文窗小说 > 综合其他 > 过山河 >
        越清的手渐渐收紧,直把新开的花攥碎在手心,嫣红花汁渗出,那颜色漂亮到让他晃了神。

        可把手放开后看着满手的残花,他又有些后悔,辛辛苦苦花了不少功夫,怎么刚开出花来就被他自己给糟蹋了呢?

        他在残破的花前站了许久,没关严的门缝里钻进来凉风,驱走残存的温暖气息后又裹上越清的身子。

        越清本就被折煜折腾得过了火,现下披着薄衣受着风吹,后面还含着不少他的东西,心里更是郁结不堪。

        寒气自身体深处阵阵往外扩,他整个人虚浮浮地打颤,脸颊却是又红又烫。

        越清靠着墙壁,身子慢慢向下滑,他坐到地上,僵硬地抻抻衣襟,他摸了摸自己的额头,觉得烫手,发烧了。

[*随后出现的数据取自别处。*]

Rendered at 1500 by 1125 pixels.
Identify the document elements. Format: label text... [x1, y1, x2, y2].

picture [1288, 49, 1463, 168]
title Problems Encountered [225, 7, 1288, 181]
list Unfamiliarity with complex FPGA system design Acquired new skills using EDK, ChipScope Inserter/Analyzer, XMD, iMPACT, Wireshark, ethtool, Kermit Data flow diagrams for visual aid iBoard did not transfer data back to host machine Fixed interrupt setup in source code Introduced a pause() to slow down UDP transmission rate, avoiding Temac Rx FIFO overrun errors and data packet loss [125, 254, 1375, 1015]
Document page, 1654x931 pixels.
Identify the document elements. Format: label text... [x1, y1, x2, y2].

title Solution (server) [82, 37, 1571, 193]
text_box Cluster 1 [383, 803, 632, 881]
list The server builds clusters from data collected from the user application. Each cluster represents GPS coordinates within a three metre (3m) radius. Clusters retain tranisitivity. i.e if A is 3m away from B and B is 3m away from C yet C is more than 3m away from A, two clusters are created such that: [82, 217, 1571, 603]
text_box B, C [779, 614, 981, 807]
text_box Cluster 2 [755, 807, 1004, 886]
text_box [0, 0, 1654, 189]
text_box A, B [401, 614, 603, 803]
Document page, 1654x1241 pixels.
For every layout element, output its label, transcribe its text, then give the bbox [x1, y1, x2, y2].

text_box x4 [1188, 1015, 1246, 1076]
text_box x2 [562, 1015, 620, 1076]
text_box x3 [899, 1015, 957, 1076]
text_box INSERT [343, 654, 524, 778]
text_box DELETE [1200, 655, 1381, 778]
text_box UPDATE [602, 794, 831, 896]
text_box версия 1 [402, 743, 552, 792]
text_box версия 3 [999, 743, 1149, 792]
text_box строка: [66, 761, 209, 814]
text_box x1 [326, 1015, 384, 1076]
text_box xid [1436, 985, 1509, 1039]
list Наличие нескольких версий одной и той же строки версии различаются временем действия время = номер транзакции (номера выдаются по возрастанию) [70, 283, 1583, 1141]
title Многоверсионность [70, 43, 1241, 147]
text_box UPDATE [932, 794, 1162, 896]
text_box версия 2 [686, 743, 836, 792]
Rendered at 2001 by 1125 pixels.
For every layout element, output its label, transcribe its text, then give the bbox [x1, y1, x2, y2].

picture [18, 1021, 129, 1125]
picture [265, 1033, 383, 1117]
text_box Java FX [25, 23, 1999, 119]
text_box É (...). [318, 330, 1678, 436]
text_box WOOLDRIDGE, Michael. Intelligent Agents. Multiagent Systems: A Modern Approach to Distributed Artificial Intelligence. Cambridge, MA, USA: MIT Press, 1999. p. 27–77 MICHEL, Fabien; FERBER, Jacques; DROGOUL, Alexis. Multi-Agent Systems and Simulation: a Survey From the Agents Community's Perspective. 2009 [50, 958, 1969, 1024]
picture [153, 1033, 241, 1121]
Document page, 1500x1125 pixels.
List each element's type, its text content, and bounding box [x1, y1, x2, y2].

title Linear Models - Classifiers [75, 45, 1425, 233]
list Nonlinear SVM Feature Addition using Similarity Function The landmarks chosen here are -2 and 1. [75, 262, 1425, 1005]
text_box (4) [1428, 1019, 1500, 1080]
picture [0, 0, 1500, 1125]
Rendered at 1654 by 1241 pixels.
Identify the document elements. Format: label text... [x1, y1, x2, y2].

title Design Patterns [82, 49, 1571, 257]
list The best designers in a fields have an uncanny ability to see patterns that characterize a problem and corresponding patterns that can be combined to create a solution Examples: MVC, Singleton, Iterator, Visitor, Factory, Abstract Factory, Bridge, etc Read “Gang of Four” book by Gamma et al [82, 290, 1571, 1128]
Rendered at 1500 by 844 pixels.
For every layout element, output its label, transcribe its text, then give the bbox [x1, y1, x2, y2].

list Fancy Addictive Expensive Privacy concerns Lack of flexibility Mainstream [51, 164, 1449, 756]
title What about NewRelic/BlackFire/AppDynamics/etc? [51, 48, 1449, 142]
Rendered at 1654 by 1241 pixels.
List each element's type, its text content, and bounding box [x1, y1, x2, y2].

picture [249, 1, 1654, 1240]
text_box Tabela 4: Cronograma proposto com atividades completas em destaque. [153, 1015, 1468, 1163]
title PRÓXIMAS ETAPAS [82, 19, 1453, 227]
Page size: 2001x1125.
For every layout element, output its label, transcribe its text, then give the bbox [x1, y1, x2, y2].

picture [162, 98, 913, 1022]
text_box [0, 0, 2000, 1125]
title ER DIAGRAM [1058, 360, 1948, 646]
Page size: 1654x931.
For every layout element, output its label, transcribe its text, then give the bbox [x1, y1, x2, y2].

        身上一阵比一阵难受,他再没力气挪动,遂呆坐在地上。

        风大了些,吹开了半扇门,越清抱着膝盖被凉风刺得哆嗦,他含着的白浊因这动作的缘故丝丝缕缕地淌了出来,洇湿了蔽体的袍子,黏腻腻地粘着身体。

        越清胸中猛地腾起一丝委屈,撬起眼皮盯着大敞的门,喉咙发紧。

        四下忽多了几分陌生的气息,胸口旧伤似被牵动,冷冽寒意穿透骨髓,越清的神经骤然紧绷——是寒羽剑,是……成沅……

        果然,一片纹饰繁复的衣角晃过,成沅立在门外居高临下地望向越清,眼底闪过一丝嘲弄。